Watching the cameraman glide past the athletes, I thought of Shakespeare’s words in “As You Like It”: “All the world’s a stage, and all the men and women merely players.” Perhaps the cameraman had unintentionally claimed the role of lead actor while the runners, sweating and striving, were reduced to stage props of his moving picture.

There was also something almost poetic in his posture. The athletes moved with desperate determination, their arms pumping like pistons, but he floated—yes, floated—backwards, serene as though he had discovered some secret shortcut to success. It reminded me of the times when, in our careers or friendships, someone drifts ahead without seeming to try, while we stumble breathless in the background. The wrong person, in the wrong place, at the wrong time—yet somehow ahead.

And yet, as I lingered on that thought, I felt a pang of tenderness. The cameraman was not racing for glory, after all. His victory was not in crossing the finish line first but in ensuring that the story of the race lived on. Perhaps in life, too, when we find ourselves “ahead” where we do not belong, we are not always usurpers. Sometimes we are carriers of another’s story, unacknowledged chroniclers who run not to win but to witness.

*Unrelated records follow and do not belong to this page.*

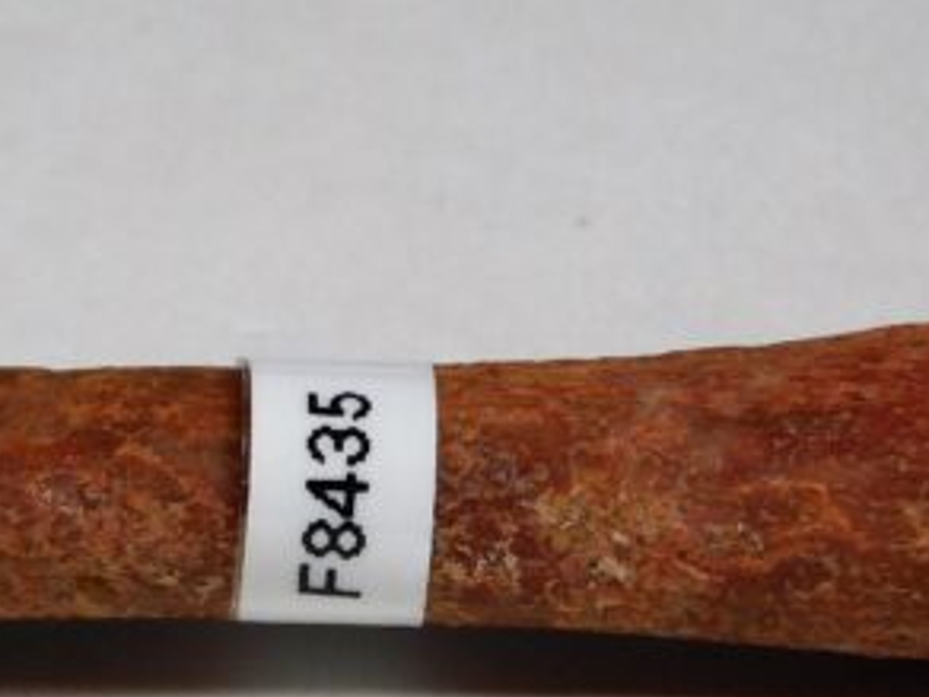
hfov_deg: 3.5
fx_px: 15351
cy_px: 602
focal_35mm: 572
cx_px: 153
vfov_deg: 2.6
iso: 125
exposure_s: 1/400
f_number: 5.6
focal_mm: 41.3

The race ended, the athletes collapsed in exhaustion, and the camera cut to replays of their magnificent strides. The cameraman vanished into anonymity. But that fleeting irony stayed with me, a small parable of misplaced presence and unintended prominence. For in the grand race of life, as Virginia Woolf once hinted, “we do not see things as they are, but as we are.”

And yet, I could not resist smiling at the satire of it all—what if one day the gold medal went not to the runner but to the runner’s recorder? Life, after all, delights in such delicious distortions.